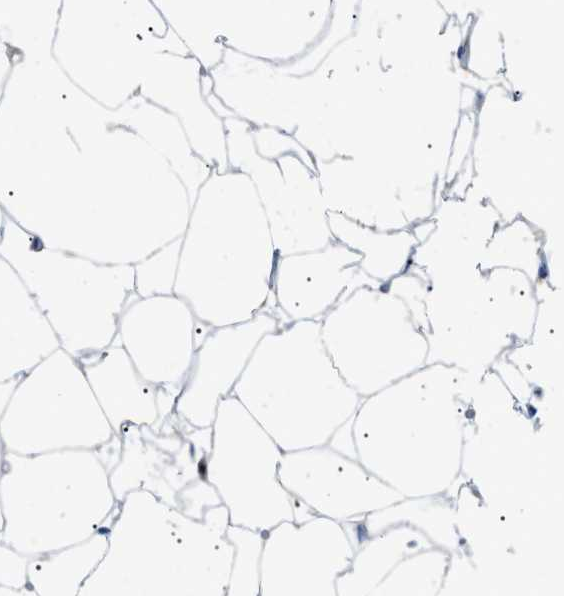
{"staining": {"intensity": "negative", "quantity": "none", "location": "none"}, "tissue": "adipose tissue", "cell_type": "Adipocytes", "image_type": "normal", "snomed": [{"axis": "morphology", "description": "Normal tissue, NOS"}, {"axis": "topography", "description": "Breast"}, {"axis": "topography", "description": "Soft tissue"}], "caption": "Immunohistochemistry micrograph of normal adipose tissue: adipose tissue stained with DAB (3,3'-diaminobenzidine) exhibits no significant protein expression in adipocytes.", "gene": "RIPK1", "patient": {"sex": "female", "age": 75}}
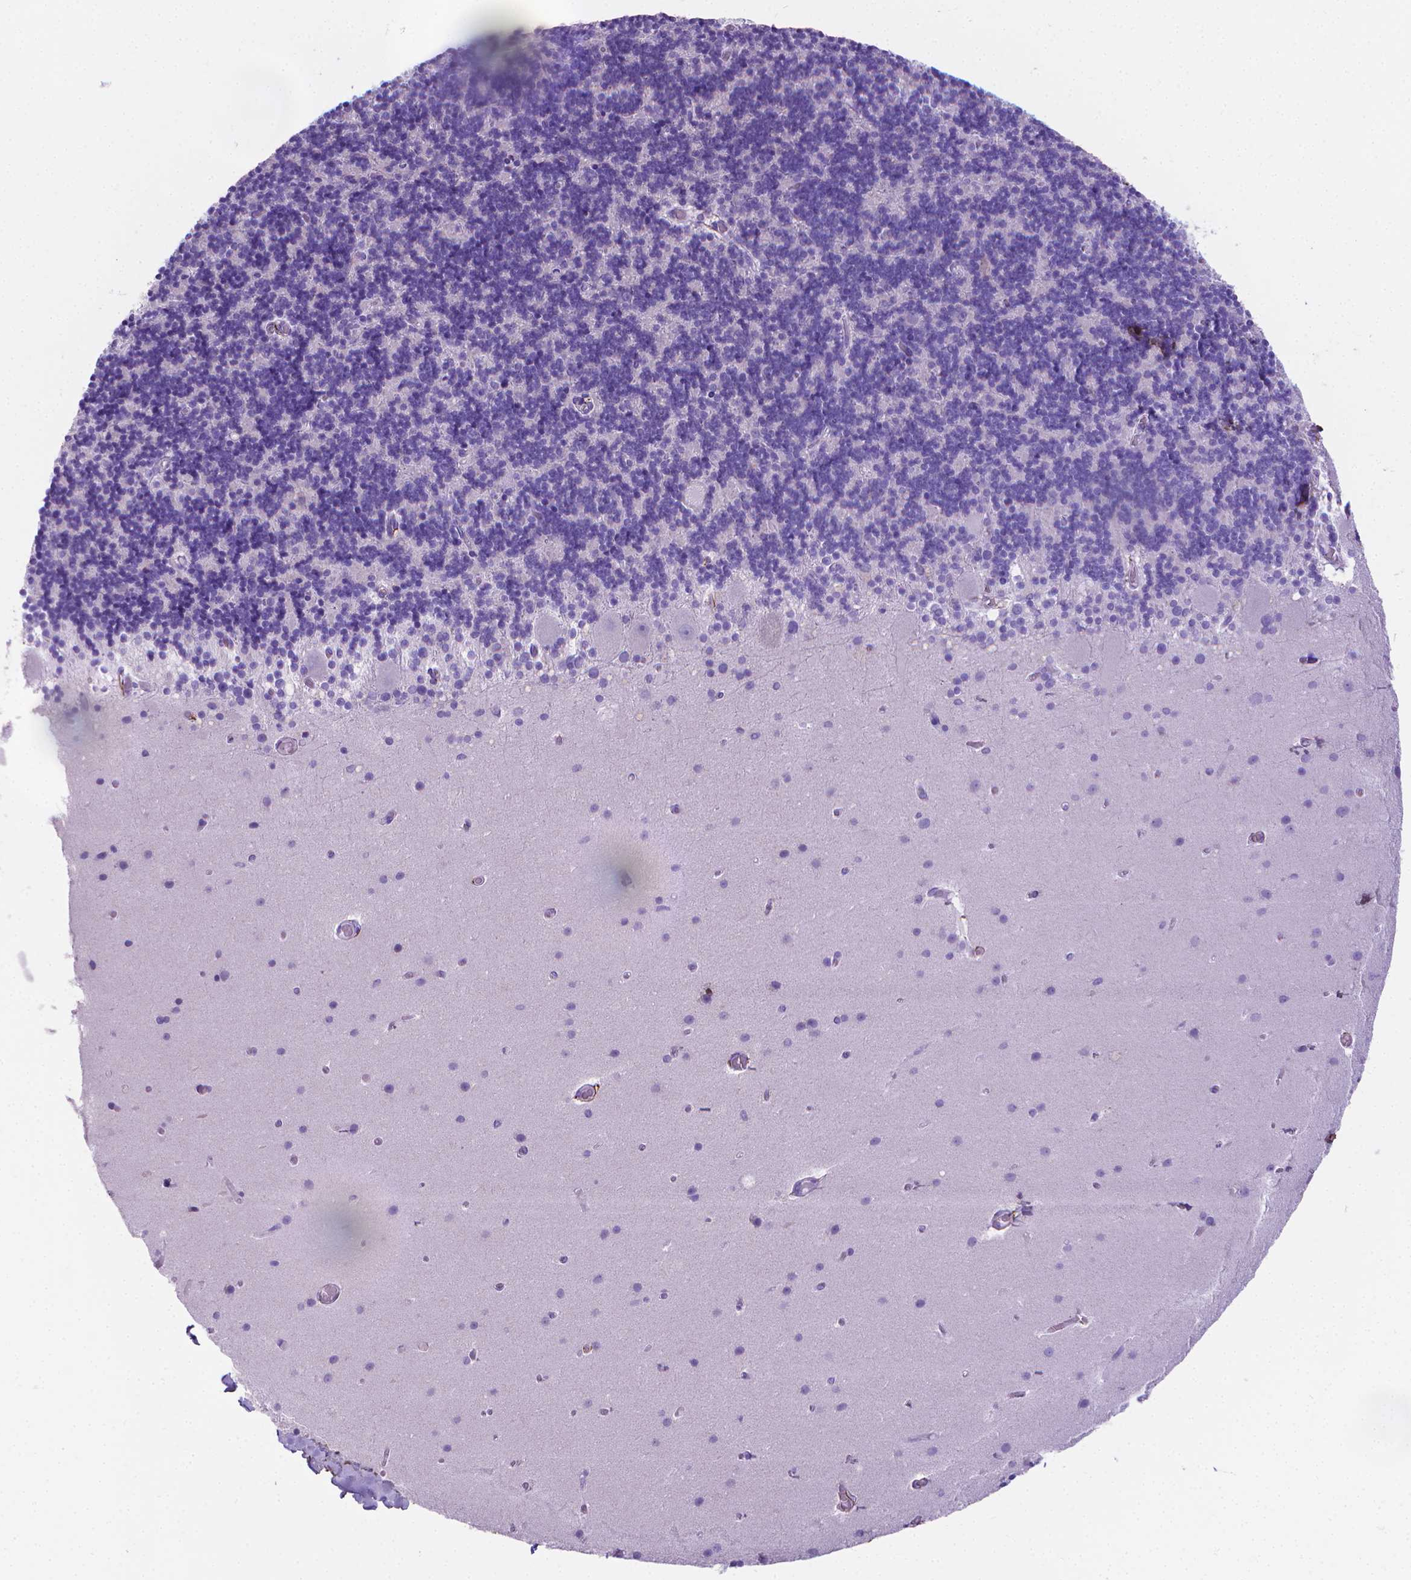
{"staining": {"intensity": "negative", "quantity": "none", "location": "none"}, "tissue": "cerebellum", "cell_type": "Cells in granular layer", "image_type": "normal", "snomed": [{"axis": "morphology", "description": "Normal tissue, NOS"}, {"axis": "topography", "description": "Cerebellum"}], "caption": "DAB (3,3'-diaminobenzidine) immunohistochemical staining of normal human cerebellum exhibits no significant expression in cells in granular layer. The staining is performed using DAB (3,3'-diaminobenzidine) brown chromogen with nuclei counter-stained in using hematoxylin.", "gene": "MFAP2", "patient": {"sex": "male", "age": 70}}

=======

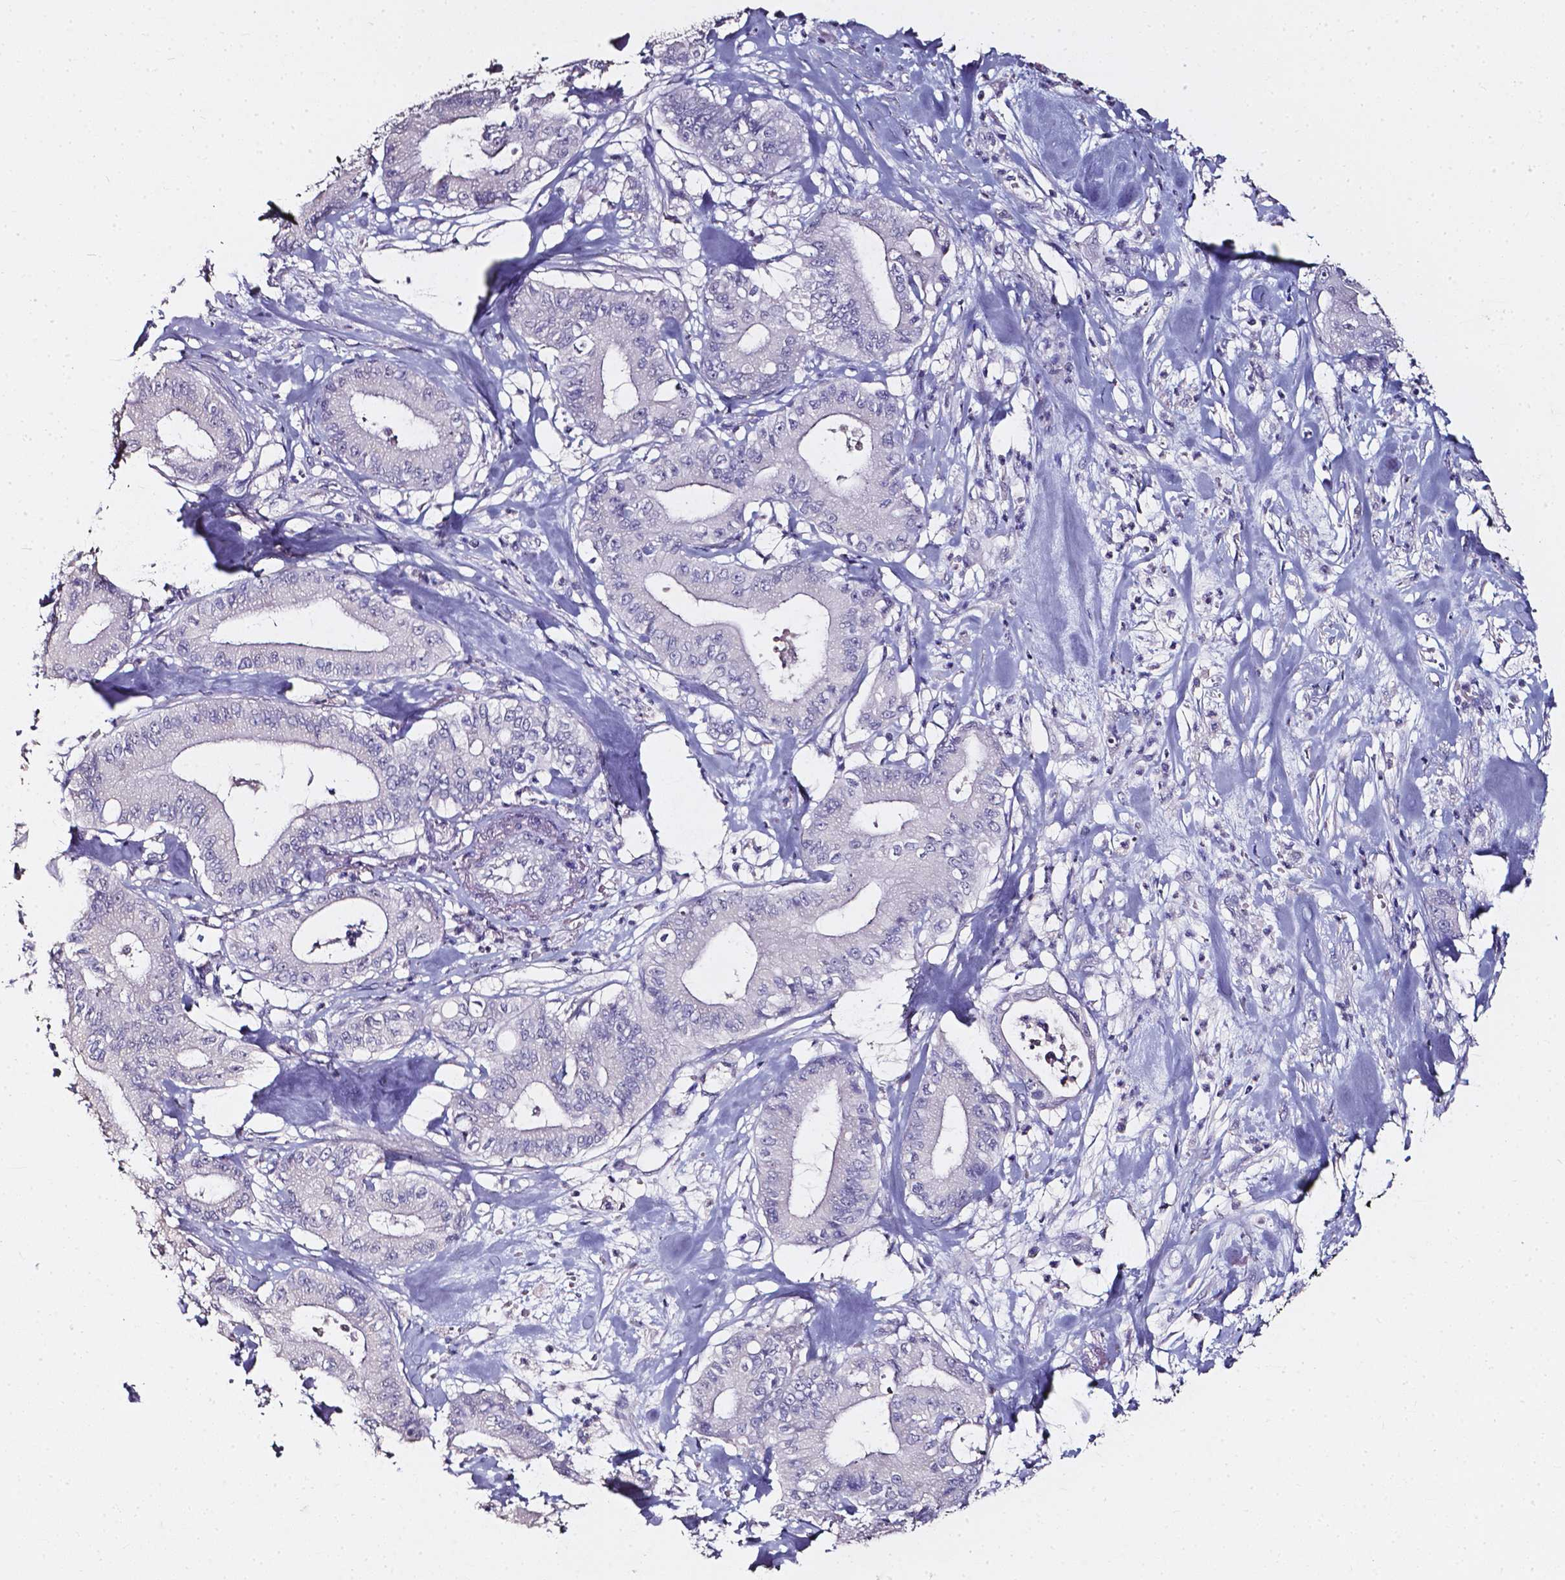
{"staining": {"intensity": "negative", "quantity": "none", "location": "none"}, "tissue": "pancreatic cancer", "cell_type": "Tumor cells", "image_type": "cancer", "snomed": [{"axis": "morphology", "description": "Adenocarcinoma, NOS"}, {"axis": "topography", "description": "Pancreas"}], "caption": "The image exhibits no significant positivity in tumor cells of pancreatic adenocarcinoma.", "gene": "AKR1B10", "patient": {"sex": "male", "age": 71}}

=======

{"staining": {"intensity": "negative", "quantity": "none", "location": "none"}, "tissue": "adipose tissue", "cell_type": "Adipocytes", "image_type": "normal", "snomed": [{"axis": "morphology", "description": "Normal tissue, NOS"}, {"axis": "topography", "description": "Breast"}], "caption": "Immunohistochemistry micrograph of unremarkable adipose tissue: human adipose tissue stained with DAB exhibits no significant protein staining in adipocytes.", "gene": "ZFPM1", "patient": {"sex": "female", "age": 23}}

=======

> _THE PROBLEM_
Please set down, exactly and with no pictures, the lines in the entries above starting at the one holding "micrograph of normal" and ending at the one holding "(3,3'-diaminobenzidine) immunohistochemical staining", ends included.

> _REPLY TO THE EXERCISE_
{"staining": {"intensity": "negative", "quantity": "none", "location": "none"}, "tissue": "adipose tissue", "cell_type": "Adipocytes", "image_type": "normal", "snomed": [{"axis": "morphology", "description": "Normal tissue, NOS"}, {"axis": "topography", "description": "Breast"}, {"axis": "topography", "description": "Soft tissue"}], "caption": "Immunohistochemistry micrograph of normal adipose tissue: adipose tissue stained with DAB (3,3'-diaminobenzidine) exhibits no significant protein expression in adipocytes.", "gene": "RIPK1", "patient": {"sex": "female", "age": 75}}
{"staining": {"intensity": "negative", "quantity": "none", "location": "none"}, "tissue": "cerebellum", "cell_type": "Cells in granular layer", "image_type": "normal", "snomed": [{"axis": "morphology", "description": "Normal tissue, NOS"}, {"axis": "topography", "description": "Cerebellum"}], "caption": "DAB (3,3'-diaminobenzidine) immunohistochemical staining of normal human cerebellum exhibits no significant expression in cells in granular layer. The staining is performed using DAB (3,3'-diaminobenzidine) brown chromogen with nuclei counter-stained in using hematoxylin.", "gene": "MFAP2", "patient": {"sex": "male", "age": 70}}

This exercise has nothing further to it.